Instruction
Convert the material below into a two-column CSV with the header row text,value. Give one row for each answer, with the text that precedes that answer under text and the answer itself under value. Wrap every field in double quotes, replace any line breaks with spaces, and leave out the pictures.

Dataset entries

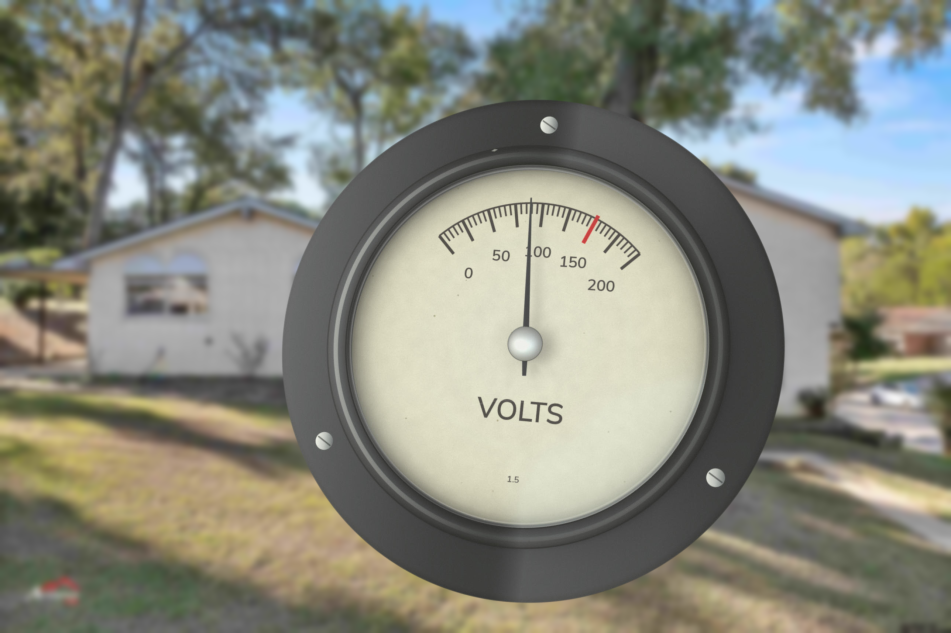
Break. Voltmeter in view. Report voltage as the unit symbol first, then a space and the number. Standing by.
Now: V 90
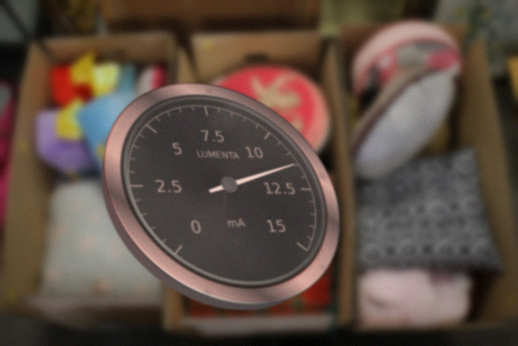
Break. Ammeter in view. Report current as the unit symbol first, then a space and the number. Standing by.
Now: mA 11.5
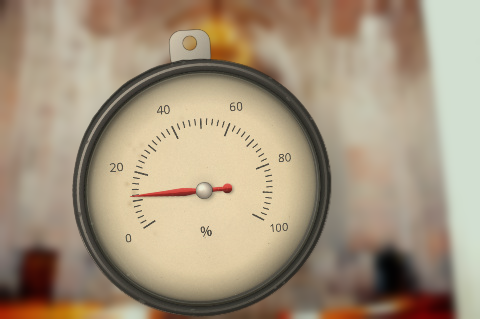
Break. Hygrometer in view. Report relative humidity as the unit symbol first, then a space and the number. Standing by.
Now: % 12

Your response
text,value
"Break. Voltmeter in view. Report voltage as the unit symbol first, then a space and the number. Standing by. Now:","V 90"
"Break. Ammeter in view. Report current as the unit symbol first, then a space and the number. Standing by. Now:","mA 11.5"
"Break. Hygrometer in view. Report relative humidity as the unit symbol first, then a space and the number. Standing by. Now:","% 12"